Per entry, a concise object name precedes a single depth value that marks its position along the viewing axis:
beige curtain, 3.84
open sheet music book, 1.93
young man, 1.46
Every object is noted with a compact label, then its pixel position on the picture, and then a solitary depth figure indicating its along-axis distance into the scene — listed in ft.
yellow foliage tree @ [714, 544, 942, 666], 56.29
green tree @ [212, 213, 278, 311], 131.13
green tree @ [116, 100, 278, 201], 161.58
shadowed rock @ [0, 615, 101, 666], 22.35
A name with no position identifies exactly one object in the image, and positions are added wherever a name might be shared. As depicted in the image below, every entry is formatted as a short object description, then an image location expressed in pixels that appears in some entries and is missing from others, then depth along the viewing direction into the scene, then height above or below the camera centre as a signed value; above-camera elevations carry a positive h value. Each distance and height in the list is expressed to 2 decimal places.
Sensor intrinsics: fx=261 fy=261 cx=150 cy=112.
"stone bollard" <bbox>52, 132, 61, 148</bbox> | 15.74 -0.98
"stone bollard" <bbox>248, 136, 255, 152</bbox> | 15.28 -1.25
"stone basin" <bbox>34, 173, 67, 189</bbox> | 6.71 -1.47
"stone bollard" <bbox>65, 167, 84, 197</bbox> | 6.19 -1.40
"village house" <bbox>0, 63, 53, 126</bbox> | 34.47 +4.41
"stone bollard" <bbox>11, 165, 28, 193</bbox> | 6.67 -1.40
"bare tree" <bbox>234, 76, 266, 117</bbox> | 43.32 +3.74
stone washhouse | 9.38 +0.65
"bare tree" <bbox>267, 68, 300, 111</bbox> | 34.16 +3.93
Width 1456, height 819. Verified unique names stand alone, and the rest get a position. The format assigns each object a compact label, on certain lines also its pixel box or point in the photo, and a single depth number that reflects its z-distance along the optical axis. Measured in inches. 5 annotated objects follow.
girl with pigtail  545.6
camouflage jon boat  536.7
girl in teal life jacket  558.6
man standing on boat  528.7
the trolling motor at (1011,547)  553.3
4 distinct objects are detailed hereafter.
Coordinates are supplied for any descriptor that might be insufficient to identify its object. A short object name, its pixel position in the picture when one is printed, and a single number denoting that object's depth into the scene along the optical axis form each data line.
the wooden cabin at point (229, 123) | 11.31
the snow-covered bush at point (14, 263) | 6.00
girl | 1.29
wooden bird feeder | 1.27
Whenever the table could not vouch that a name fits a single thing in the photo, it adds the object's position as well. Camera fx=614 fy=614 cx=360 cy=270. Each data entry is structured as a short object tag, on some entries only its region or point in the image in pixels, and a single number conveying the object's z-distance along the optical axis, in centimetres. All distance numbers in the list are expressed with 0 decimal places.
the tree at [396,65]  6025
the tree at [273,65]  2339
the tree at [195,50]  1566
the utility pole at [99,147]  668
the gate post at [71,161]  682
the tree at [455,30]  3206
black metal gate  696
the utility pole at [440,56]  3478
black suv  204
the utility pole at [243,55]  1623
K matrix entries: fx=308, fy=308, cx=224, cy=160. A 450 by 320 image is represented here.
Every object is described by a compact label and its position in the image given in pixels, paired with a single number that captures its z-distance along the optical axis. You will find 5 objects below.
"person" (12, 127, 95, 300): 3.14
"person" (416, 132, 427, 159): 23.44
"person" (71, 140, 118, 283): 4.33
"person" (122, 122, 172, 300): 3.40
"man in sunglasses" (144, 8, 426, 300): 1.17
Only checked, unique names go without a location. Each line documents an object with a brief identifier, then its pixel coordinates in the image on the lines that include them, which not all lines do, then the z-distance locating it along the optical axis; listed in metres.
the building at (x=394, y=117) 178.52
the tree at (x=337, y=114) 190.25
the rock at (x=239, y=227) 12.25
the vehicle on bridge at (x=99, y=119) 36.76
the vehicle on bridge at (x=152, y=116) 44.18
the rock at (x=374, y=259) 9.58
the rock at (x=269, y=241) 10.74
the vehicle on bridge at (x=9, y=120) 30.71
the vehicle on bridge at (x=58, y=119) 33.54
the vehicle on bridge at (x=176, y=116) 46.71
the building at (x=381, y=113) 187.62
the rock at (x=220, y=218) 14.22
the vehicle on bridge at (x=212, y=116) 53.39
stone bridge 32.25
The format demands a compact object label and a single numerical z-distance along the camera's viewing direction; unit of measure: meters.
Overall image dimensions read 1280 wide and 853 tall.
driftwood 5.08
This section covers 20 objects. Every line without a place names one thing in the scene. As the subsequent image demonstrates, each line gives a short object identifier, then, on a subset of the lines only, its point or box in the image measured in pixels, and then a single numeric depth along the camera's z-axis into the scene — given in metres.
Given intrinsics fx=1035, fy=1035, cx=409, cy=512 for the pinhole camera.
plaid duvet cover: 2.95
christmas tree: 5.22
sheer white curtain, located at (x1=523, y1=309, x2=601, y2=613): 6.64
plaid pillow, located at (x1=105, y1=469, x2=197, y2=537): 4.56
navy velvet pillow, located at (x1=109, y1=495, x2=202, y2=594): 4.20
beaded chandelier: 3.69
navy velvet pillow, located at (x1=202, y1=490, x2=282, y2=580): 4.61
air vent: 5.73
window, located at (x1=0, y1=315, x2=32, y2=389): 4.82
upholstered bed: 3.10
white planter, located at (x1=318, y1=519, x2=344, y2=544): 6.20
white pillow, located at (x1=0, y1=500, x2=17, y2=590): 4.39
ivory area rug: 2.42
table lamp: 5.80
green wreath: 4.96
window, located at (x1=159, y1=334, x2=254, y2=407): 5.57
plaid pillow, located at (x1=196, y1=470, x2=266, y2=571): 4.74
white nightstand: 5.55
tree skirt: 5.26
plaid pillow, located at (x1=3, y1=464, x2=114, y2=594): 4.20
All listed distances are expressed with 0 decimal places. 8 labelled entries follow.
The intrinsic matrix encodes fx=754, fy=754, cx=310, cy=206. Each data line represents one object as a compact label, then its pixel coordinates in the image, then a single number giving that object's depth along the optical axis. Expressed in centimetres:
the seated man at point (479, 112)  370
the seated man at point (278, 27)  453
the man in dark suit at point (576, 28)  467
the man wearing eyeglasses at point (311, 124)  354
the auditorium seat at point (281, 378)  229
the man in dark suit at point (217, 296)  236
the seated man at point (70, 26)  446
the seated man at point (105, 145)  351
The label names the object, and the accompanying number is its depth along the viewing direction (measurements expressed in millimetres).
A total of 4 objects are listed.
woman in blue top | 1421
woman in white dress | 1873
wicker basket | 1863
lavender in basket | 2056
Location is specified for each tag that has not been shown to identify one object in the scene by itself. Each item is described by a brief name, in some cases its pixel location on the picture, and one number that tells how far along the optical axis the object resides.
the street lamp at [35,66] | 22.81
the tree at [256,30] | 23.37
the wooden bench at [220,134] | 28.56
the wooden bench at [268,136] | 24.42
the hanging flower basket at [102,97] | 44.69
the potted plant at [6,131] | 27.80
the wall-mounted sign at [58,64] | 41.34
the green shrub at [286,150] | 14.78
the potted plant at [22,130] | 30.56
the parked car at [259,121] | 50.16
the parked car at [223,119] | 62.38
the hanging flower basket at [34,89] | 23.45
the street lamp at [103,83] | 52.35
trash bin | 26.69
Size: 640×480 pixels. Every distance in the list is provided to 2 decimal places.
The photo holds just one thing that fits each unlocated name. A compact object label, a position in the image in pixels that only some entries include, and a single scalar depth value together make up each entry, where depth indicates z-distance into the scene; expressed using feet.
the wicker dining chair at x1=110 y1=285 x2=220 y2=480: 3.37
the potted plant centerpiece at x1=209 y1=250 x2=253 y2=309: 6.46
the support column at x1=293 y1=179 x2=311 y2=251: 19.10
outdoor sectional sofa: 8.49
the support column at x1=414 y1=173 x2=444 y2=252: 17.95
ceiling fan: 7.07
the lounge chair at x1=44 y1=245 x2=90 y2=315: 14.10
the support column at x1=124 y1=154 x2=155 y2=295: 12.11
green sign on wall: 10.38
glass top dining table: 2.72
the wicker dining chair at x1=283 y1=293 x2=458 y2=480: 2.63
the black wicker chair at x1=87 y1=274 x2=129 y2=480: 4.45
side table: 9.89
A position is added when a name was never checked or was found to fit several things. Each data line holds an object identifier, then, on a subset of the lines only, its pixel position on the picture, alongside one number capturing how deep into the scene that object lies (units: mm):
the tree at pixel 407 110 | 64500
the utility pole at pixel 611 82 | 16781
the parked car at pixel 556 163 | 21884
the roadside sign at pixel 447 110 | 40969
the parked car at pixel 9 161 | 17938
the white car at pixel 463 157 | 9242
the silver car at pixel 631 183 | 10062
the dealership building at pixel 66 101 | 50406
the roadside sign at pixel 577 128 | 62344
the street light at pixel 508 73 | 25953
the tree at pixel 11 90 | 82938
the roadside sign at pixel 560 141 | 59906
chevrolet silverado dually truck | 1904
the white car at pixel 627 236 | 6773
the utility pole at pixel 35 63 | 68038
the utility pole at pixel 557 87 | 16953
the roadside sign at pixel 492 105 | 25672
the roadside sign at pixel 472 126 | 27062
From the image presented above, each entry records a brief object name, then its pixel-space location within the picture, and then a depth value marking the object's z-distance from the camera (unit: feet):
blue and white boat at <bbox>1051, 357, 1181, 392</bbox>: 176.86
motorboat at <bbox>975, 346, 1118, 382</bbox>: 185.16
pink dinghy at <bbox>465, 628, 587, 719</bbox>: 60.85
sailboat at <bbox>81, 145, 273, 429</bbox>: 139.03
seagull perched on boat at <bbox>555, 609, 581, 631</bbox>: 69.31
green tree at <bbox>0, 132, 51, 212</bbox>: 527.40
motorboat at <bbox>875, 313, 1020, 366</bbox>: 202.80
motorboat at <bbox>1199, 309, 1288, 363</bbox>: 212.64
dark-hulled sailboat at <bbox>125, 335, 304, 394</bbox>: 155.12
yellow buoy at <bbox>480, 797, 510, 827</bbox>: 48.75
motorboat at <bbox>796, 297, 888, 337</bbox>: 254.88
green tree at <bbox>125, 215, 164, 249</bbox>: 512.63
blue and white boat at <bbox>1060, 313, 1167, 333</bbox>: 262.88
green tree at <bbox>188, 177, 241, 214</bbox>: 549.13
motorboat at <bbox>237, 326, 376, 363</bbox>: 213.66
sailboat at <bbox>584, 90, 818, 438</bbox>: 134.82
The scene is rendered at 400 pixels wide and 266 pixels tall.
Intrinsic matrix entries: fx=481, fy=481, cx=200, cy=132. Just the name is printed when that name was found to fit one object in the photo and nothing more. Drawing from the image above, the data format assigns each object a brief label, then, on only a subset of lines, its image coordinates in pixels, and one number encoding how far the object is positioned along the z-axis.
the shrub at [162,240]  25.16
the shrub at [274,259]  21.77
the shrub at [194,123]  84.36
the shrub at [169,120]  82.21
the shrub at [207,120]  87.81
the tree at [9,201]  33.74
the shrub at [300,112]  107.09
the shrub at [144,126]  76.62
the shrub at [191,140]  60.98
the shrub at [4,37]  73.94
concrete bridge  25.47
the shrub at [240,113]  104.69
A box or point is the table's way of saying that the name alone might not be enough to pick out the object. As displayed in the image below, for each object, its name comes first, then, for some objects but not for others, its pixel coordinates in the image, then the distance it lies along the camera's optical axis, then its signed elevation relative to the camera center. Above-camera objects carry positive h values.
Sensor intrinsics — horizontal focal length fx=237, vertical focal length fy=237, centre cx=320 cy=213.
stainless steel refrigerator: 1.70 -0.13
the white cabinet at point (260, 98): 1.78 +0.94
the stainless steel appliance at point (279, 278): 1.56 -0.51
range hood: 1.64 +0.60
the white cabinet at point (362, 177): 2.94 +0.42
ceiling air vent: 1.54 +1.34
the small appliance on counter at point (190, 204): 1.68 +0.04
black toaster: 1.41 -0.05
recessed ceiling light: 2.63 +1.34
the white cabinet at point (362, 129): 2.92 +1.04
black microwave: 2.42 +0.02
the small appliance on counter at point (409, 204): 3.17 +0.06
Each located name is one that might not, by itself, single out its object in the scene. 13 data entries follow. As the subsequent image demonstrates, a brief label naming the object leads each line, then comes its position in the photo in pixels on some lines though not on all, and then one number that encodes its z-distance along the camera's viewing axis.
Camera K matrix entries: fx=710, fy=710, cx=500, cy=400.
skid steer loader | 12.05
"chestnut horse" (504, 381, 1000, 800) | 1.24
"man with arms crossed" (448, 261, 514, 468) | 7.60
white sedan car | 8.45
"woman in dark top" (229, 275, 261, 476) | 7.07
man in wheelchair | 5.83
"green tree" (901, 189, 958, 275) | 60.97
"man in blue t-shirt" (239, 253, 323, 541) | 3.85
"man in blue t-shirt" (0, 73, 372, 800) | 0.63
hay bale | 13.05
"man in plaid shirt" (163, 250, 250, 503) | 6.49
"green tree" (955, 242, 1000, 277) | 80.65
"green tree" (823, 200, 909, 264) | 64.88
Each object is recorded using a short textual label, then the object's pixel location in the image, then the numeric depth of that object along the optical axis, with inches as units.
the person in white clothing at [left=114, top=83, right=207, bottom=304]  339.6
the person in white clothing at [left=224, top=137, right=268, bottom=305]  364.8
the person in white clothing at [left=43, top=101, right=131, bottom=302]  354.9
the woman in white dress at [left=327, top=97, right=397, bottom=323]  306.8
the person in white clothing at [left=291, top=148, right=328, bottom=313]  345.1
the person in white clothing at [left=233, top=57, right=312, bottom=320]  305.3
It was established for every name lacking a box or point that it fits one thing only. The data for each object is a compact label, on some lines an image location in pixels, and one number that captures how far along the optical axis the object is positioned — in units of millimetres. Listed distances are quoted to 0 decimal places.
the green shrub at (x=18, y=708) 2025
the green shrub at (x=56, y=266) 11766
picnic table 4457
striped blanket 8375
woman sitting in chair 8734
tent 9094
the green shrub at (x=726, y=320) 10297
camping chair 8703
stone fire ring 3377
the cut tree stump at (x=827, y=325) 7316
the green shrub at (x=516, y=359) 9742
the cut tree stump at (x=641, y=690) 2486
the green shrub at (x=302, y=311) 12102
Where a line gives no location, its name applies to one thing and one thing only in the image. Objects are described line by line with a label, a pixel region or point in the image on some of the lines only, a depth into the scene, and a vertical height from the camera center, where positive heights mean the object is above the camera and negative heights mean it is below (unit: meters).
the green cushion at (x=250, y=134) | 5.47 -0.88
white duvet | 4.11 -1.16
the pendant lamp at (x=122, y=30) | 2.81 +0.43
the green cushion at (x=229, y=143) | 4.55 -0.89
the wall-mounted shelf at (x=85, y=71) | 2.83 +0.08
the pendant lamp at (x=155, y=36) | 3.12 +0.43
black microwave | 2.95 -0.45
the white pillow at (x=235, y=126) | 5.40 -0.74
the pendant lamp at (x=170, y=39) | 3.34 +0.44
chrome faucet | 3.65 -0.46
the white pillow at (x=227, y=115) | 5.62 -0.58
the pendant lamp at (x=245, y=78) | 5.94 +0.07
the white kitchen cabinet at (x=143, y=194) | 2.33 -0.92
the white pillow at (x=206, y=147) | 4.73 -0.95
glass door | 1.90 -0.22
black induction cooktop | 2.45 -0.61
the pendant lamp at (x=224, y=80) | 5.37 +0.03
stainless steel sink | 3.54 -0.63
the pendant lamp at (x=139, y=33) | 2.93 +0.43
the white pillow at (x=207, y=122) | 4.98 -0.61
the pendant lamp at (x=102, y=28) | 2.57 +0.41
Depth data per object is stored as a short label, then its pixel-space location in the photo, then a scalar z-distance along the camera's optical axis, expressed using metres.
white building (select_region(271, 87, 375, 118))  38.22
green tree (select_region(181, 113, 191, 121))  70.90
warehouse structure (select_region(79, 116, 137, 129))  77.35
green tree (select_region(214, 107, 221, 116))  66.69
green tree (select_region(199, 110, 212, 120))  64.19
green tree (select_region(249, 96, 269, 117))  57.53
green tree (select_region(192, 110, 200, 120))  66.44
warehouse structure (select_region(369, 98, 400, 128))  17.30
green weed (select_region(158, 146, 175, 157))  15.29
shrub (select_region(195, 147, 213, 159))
====
Work to be completed
Please reproduce, word for word, every line from the line with "warehouse structure (select_region(369, 98, 400, 128))" to the final line above, including both ends.

Completed task
warehouse structure (select_region(369, 98, 400, 128))  17.30
green weed (select_region(158, 146, 175, 157))  15.29
shrub (select_region(195, 147, 213, 159))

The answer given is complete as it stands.